◆ **WHAT THE TASK ASKS**: Retype every one of the records below line for line, keeping each word, spelling and capital letter unchanged.

◆ **RECORDS FOR THIS TASK**:
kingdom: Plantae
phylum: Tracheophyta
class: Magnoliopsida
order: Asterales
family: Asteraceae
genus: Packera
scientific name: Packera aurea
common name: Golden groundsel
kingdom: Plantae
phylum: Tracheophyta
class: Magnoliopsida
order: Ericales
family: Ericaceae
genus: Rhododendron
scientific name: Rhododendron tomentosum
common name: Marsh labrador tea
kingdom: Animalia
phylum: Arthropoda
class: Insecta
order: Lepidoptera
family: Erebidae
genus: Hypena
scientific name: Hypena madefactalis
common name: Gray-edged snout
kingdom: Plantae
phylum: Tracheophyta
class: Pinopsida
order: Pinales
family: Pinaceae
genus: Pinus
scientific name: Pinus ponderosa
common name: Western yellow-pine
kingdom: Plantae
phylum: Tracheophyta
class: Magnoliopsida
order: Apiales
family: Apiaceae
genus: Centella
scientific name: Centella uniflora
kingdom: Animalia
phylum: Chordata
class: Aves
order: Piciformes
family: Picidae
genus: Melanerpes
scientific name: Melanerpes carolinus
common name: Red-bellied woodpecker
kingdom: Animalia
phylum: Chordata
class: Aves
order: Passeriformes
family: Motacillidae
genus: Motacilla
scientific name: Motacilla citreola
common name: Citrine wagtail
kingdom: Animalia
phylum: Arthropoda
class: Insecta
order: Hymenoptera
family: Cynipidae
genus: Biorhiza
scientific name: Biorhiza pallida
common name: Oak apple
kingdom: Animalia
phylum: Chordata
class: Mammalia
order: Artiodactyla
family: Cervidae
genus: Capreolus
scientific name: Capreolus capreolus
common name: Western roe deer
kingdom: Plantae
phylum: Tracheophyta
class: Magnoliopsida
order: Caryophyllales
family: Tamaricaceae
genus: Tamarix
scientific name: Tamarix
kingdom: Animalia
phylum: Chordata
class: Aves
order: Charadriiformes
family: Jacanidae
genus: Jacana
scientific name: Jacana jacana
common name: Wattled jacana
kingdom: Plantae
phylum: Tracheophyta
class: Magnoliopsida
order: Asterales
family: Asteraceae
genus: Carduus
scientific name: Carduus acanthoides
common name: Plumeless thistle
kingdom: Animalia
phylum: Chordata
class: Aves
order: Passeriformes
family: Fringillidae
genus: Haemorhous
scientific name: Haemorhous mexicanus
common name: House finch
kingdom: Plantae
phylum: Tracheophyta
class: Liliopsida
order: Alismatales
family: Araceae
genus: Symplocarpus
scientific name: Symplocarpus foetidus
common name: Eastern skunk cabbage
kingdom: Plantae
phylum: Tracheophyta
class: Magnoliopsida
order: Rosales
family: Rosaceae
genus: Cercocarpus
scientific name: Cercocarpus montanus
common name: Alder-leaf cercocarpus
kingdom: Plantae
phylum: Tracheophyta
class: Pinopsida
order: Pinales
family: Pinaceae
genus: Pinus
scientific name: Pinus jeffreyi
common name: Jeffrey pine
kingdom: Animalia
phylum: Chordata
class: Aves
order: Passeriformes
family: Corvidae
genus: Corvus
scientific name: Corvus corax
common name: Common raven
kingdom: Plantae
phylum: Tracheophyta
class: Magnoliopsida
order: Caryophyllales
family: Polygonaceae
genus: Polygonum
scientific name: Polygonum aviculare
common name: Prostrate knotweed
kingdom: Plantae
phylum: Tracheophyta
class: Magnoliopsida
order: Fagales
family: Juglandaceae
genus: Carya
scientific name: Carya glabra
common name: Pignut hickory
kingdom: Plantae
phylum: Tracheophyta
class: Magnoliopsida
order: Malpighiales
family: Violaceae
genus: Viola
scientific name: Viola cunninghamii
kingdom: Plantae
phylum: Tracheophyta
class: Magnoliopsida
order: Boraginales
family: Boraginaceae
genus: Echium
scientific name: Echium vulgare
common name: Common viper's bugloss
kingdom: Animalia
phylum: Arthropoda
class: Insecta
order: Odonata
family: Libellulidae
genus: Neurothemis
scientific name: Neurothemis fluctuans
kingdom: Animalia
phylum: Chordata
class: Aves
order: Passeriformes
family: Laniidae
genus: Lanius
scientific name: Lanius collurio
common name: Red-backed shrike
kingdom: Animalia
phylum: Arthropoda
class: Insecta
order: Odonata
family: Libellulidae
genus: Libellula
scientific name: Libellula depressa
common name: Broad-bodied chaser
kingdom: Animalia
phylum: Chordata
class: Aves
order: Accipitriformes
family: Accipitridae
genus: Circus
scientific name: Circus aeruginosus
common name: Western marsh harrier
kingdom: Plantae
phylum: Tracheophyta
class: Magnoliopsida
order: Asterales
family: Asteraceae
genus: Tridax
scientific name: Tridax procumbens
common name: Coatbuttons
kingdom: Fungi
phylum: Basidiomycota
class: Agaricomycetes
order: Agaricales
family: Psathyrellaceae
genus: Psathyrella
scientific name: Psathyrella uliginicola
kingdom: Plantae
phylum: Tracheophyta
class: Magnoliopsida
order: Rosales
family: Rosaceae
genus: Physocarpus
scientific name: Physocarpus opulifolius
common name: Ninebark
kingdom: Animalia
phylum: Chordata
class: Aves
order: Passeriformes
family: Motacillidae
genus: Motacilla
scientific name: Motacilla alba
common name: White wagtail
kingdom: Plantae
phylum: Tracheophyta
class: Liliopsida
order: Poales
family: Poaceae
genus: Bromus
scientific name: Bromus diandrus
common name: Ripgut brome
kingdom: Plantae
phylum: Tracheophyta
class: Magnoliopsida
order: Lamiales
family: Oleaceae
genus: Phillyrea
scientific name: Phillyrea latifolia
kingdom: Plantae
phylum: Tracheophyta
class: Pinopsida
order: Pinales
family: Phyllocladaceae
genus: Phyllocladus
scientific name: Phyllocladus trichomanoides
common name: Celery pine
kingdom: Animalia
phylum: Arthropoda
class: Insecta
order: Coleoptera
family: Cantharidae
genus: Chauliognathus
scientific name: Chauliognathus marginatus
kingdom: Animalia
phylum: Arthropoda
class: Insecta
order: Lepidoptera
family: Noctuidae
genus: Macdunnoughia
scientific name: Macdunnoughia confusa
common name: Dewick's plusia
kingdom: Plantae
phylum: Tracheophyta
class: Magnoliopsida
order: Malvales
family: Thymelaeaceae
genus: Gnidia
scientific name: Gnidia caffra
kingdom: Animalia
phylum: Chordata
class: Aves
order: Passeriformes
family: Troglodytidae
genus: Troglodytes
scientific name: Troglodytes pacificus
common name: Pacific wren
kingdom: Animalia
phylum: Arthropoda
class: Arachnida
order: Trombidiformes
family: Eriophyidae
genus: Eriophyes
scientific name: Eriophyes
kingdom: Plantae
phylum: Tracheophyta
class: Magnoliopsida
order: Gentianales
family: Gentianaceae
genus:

◆ **FINAL RESULT**:
kingdom: Plantae
phylum: Tracheophyta
class: Magnoliopsida
order: Asterales
family: Asteraceae
genus: Packera
scientific name: Packera aurea
common name: Golden groundsel
kingdom: Plantae
phylum: Tracheophyta
class: Magnoliopsida
order: Ericales
family: Ericaceae
genus: Rhododendron
scientific name: Rhododendron tomentosum
common name: Marsh labrador tea
kingdom: Animalia
phylum: Arthropoda
class: Insecta
order: Lepidoptera
family: Erebidae
genus: Hypena
scientific name: Hypena madefactalis
common name: Gray-edged snout
kingdom: Plantae
phylum: Tracheophyta
class: Pinopsida
order: Pinales
family: Pinaceae
genus: Pinus
scientific name: Pinus ponderosa
common name: Western yellow-pine
kingdom: Plantae
phylum: Tracheophyta
class: Magnoliopsida
order: Apiales
family: Apiaceae
genus: Centella
scientific name: Centella uniflora
kingdom: Animalia
phylum: Chordata
class: Aves
order: Piciformes
family: Picidae
genus: Melanerpes
scientific name: Melanerpes carolinus
common name: Red-bellied woodpecker
kingdom: Animalia
phylum: Chordata
class: Aves
order: Passeriformes
family: Motacillidae
genus: Motacilla
scientific name: Motacilla citreola
common name: Citrine wagtail
kingdom: Animalia
phylum: Arthropoda
class: Insecta
order: Hymenoptera
family: Cynipidae
genus: Biorhiza
scientific name: Biorhiza pallida
common name: Oak apple
kingdom: Animalia
phylum: Chordata
class: Mammalia
order: Artiodactyla
family: Cervidae
genus: Capreolus
scientific name: Capreolus capreolus
common name: Western roe deer
kingdom: Plantae
phylum: Tracheophyta
class: Magnoliopsida
order: Caryophyllales
family: Tamaricaceae
genus: Tamarix
scientific name: Tamarix
kingdom: Animalia
phylum: Chordata
class: Aves
order: Charadriiformes
family: Jacanidae
genus: Jacana
scientific name: Jacana jacana
common name: Wattled jacana
kingdom: Plantae
phylum: Tracheophyta
class: Magnoliopsida
order: Asterales
family: Asteraceae
genus: Carduus
scientific name: Carduus acanthoides
common name: Plumeless thistle
kingdom: Animalia
phylum: Chordata
class: Aves
order: Passeriformes
family: Fringillidae
genus: Haemorhous
scientific name: Haemorhous mexicanus
common name: House finch
kingdom: Plantae
phylum: Tracheophyta
class: Liliopsida
order: Alismatales
family: Araceae
genus: Symplocarpus
scientific name: Symplocarpus foetidus
common name: Eastern skunk cabbage
kingdom: Plantae
phylum: Tracheophyta
class: Magnoliopsida
order: Rosales
family: Rosaceae
genus: Cercocarpus
scientific name: Cercocarpus montanus
common name: Alder-leaf cercocarpus
kingdom: Plantae
phylum: Tracheophyta
class: Pinopsida
order: Pinales
family: Pinaceae
genus: Pinus
scientific name: Pinus jeffreyi
common name: Jeffrey pine
kingdom: Animalia
phylum: Chordata
class: Aves
order: Passeriformes
family: Corvidae
genus: Corvus
scientific name: Corvus corax
common name: Common raven
kingdom: Plantae
phylum: Tracheophyta
class: Magnoliopsida
order: Caryophyllales
family: Polygonaceae
genus: Polygonum
scientific name: Polygonum aviculare
common name: Prostrate knotweed
kingdom: Plantae
phylum: Tracheophyta
class: Magnoliopsida
order: Fagales
family: Juglandaceae
genus: Carya
scientific name: Carya glabra
common name: Pignut hickory
kingdom: Plantae
phylum: Tracheophyta
class: Magnoliopsida
order: Malpighiales
family: Violaceae
genus: Viola
scientific name: Viola cunninghamii
kingdom: Plantae
phylum: Tracheophyta
class: Magnoliopsida
order: Boraginales
family: Boraginaceae
genus: Echium
scientific name: Echium vulgare
common name: Common viper's bugloss
kingdom: Animalia
phylum: Arthropoda
class: Insecta
order: Odonata
family: Libellulidae
genus: Neurothemis
scientific name: Neurothemis fluctuans
kingdom: Animalia
phylum: Chordata
class: Aves
order: Passeriformes
family: Laniidae
genus: Lanius
scientific name: Lanius collurio
common name: Red-backed shrike
kingdom: Animalia
phylum: Arthropoda
class: Insecta
order: Odonata
family: Libellulidae
genus: Libellula
scientific name: Libellula depressa
common name: Broad-bodied chaser
kingdom: Animalia
phylum: Chordata
class: Aves
order: Accipitriformes
family: Accipitridae
genus: Circus
scientific name: Circus aeruginosus
common name: Western marsh harrier
kingdom: Plantae
phylum: Tracheophyta
class: Magnoliopsida
order: Asterales
family: Asteraceae
genus: Tridax
scientific name: Tridax procumbens
common name: Coatbuttons
kingdom: Fungi
phylum: Basidiomycota
class: Agaricomycetes
order: Agaricales
family: Psathyrellaceae
genus: Psathyrella
scientific name: Psathyrella uliginicola
kingdom: Plantae
phylum: Tracheophyta
class: Magnoliopsida
order: Rosales
family: Rosaceae
genus: Physocarpus
scientific name: Physocarpus opulifolius
common name: Ninebark
kingdom: Animalia
phylum: Chordata
class: Aves
order: Passeriformes
family: Motacillidae
genus: Motacilla
scientific name: Motacilla alba
common name: White wagtail
kingdom: Plantae
phylum: Tracheophyta
class: Liliopsida
order: Poales
family: Poaceae
genus: Bromus
scientific name: Bromus diandrus
common name: Ripgut brome
kingdom: Plantae
phylum: Tracheophyta
class: Magnoliopsida
order: Lamiales
family: Oleaceae
genus: Phillyrea
scientific name: Phillyrea latifolia
kingdom: Plantae
phylum: Tracheophyta
class: Pinopsida
order: Pinales
family: Phyllocladaceae
genus: Phyllocladus
scientific name: Phyllocladus trichomanoides
common name: Celery pine
kingdom: Animalia
phylum: Arthropoda
class: Insecta
order: Coleoptera
family: Cantharidae
genus: Chauliognathus
scientific name: Chauliognathus marginatus
kingdom: Animalia
phylum: Arthropoda
class: Insecta
order: Lepidoptera
family: Noctuidae
genus: Macdunnoughia
scientific name: Macdunnoughia confusa
common name: Dewick's plusia
kingdom: Plantae
phylum: Tracheophyta
class: Magnoliopsida
order: Malvales
family: Thymelaeaceae
genus: Gnidia
scientific name: Gnidia caffra
kingdom: Animalia
phylum: Chordata
class: Aves
order: Passeriformes
family: Troglodytidae
genus: Troglodytes
scientific name: Troglodytes pacificus
common name: Pacific wren
kingdom: Animalia
phylum: Arthropoda
class: Arachnida
order: Trombidiformes
family: Eriophyidae
genus: Eriophyes
scientific name: Eriophyes
kingdom: Plantae
phylum: Tracheophyta
class: Magnoliopsida
order: Gentianales
family: Gentianaceae
genus:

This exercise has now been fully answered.